Les employés qui bénéficient d’une voiture-salaire se frottent les mains. Tous les autres n’ont pas eu de chance, ils n’ont qu’à convaincre leur employeur d’accorder le même avantage. Si la voiture-salaire est abolie demain, les coûts salariaux augmenteront sans que personne ne gagne plus de revenus nets significatifs. La question se pose également : si la voiture-salaire est supprimée, cela s’appliquera-t-il également aux CEO, aux directeurs et aux cadres supérieurs ? Ou bien les quelques privilégiés de notre pays continueront-ils à bénéficier de cet avantage, comme ailleurs en Europe ?
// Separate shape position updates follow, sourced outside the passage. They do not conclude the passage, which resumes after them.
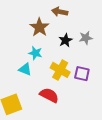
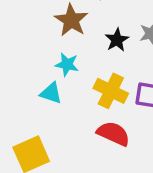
red semicircle: (49, 95) -> (113, 134), moved

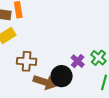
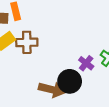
brown cross: (27, 61) -> (27, 42), moved

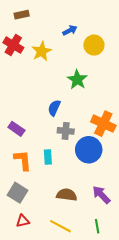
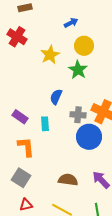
yellow circle: (94, 45) -> (84, 46), moved
yellow star: (42, 51) -> (50, 55), moved
gray cross: (66, 131) -> (78, 115), moved
cyan rectangle: (48, 157) -> (45, 124), moved

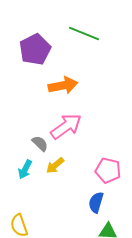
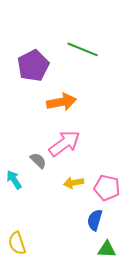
yellow arrow: (55, 165) -> (74, 183), moved, turned 30
cyan arrow: (25, 169) -> (14, 180), moved, turned 120

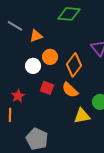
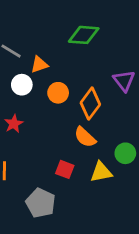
white circle: (33, 66) -> (22, 85), moved
red square: (47, 88) -> (65, 169), moved
red star: (18, 96) -> (14, 124), moved

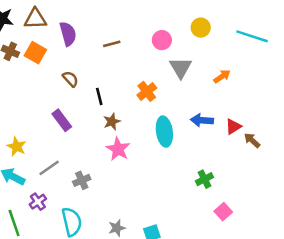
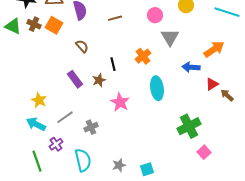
orange arrow: (222, 76) -> (214, 49), moved, size x1.5
black line: (99, 96) -> (113, 64), moved
blue arrow: (202, 120) -> (191, 67), moved
brown star: (112, 122) -> (99, 80), moved
green cross: (204, 179) -> (189, 126), size x1.6

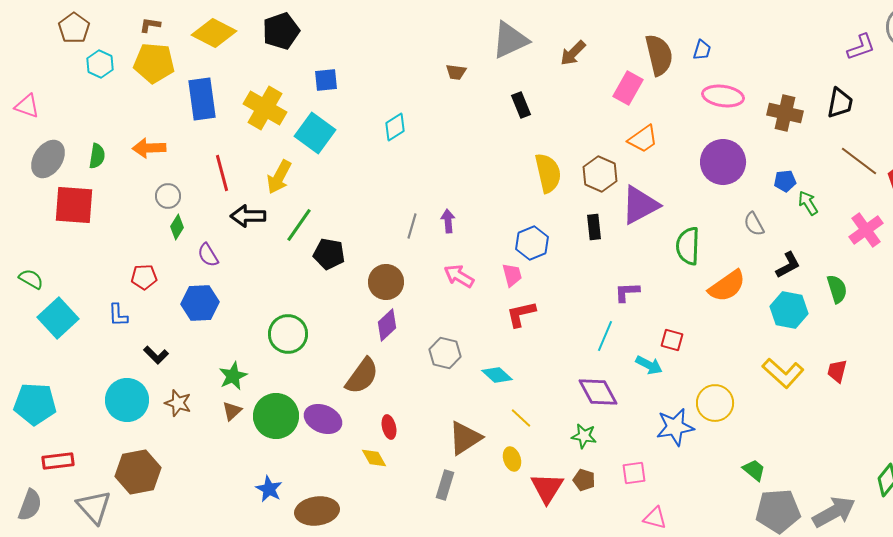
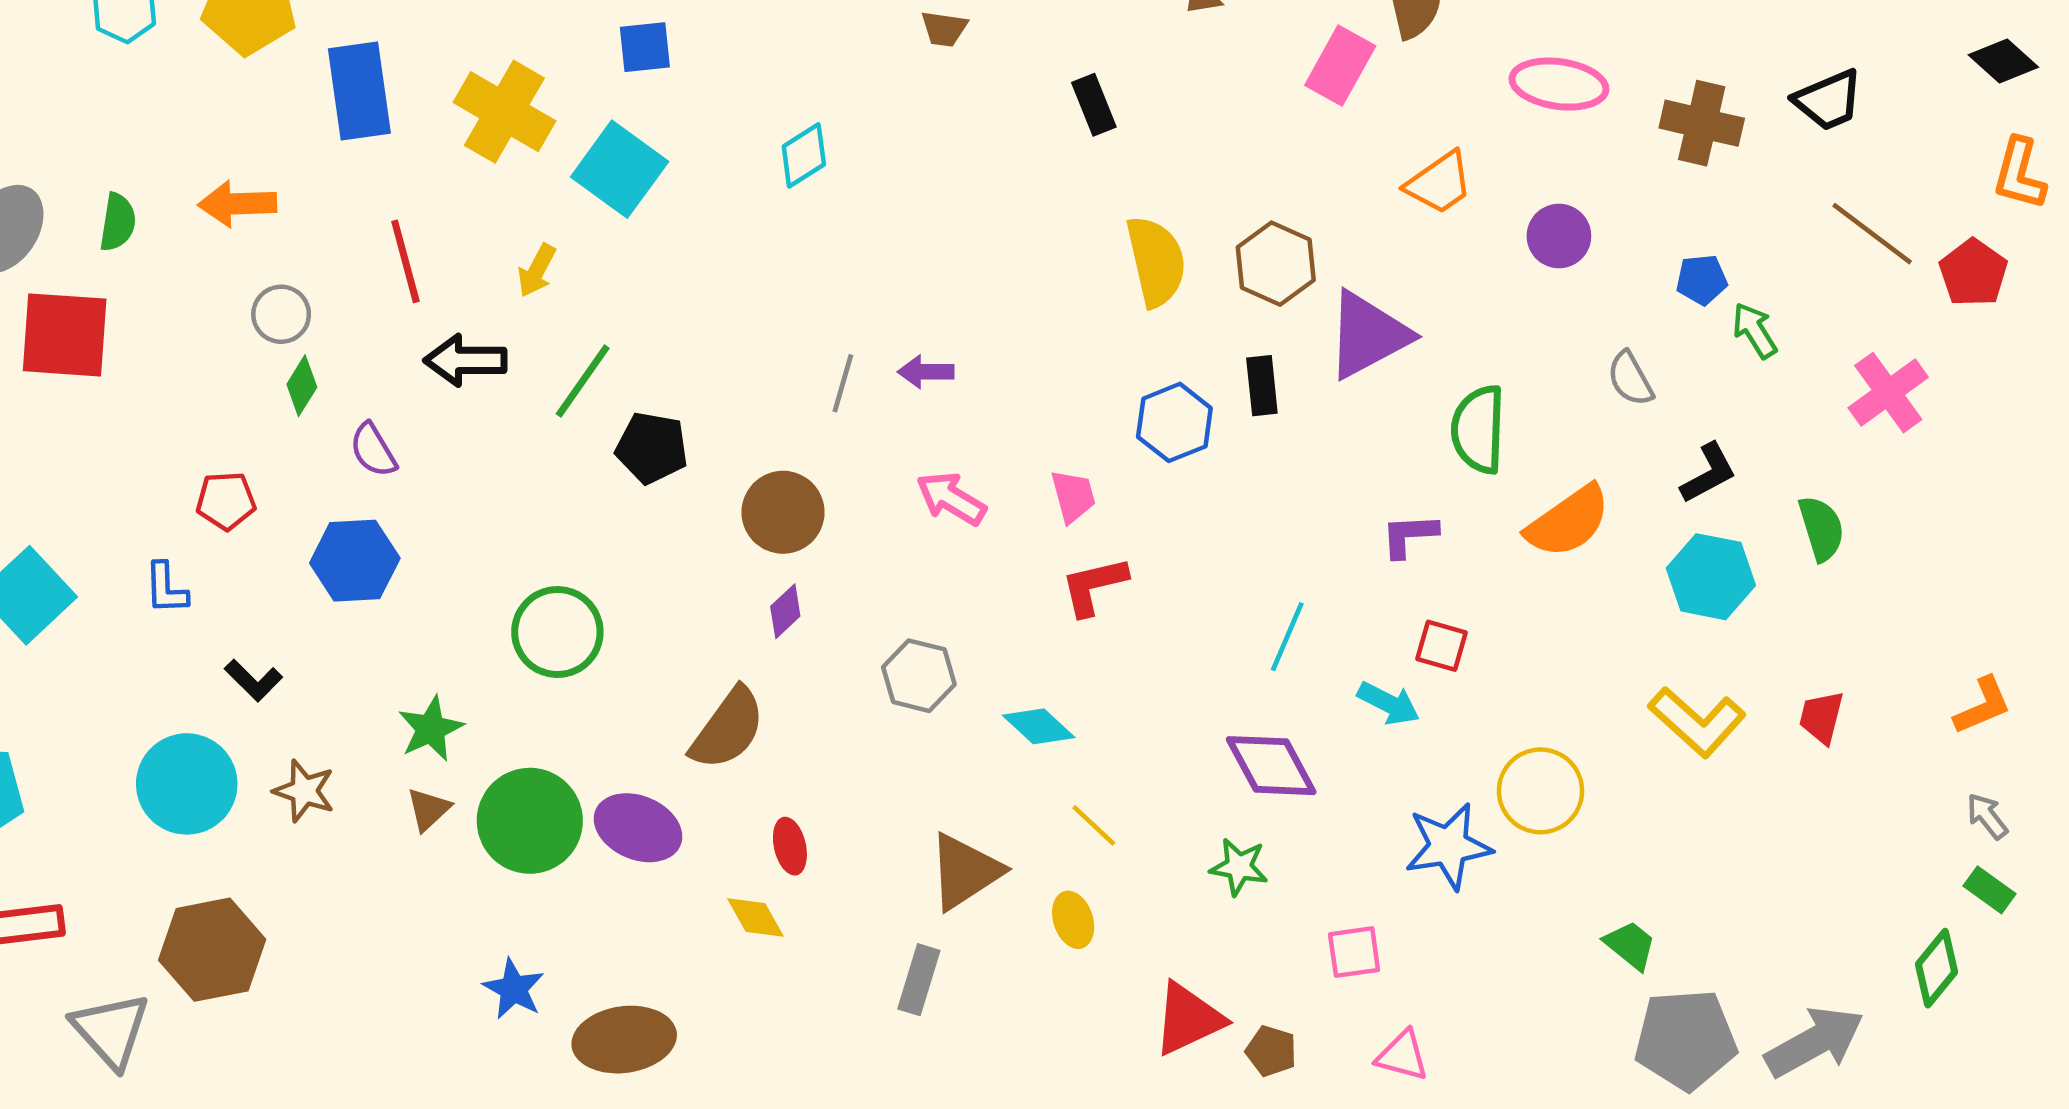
black trapezoid: (840, 103) -> (1828, 100), turned 56
orange trapezoid: (643, 139) -> (1439, 183), moved
purple circle: (723, 162) -> (1559, 236), size x0.6
yellow arrow: (279, 177) -> (537, 271), size x0.7
purple arrow: (448, 221) -> (926, 372), turned -85
blue hexagon: (532, 243) -> (1174, 422), moved
purple L-shape: (627, 292) -> (1409, 535), moved
purple diamond: (387, 325) -> (785, 611), size x0.7
brown pentagon: (584, 480) -> (1271, 1051), moved
red triangle: (547, 488) -> (1188, 1019), moved, turned 33

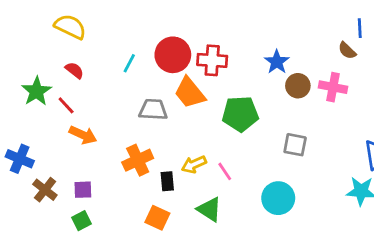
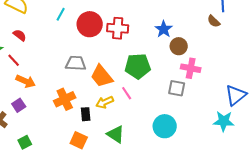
cyan line: (129, 63) -> (61, 14), moved
pink cross: (333, 87) -> (191, 68), moved
orange trapezoid: (190, 93) -> (102, 76), moved
pink line: (225, 171) -> (127, 93), moved
purple square: (83, 190) -> (19, 105), moved, turned -32

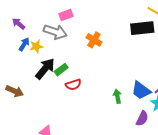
C’est la mauvaise volonté de nos politiciens à intervenir pour les salaires lourdement taxés qui a poussé les employés et les employeurs vers la voiture-salaire. Nous l’avons aussi vu avec les éco-chèques et les chèques-repas et nous le voyons aujourd’hui avec les plans dits de cafétéria, les enveloppes salariales individuelles où le salaire est échangé contre, par exemple, des vacances supplémentaires, un GSM, un ordinateur portable, une assurance hospitalisation pour toute la famille, etc. Tout cela sert à récompenser les employés qui travaillent dur et à les lier à l’entreprise, mais c’est presque toujours plus avantageux sur le plan fiscal : les primes de fin d’année lourdement imposées sont alors échangées contre des avantages moins imposés, de sorte qu’au niveau du net, le travailleur progresse. Le fait que de cette manière la sécurité sociale perçoive moins de cotisations, à un moment où l’on a besoin de plus d’argent en raison du vieillissement de la population, ne semble préoccuper personne.

Lorsque l’on discute de la voiture-salaire, aucune partie ne fait attention à l’éléphant dans la pièce, une expression utilisée en néerlandais qui signifie qu’on refuse de voir le grand problème : il y a une trop grande différence entre ce que l’employé coûte à son employeur et ce qu’il reçoit net sur son compte bancaire. Le problème de la charge fiscale élevée sur les revenus est évité par les partis politiques, parce qu’alors ils doivent aussi se demander comment rendre le gouvernement plus efficace et où dépenser moins. Il est donc plus facile de proférer quelques slogans sur l’abolition ou l’écologisation de la voiture-salaire.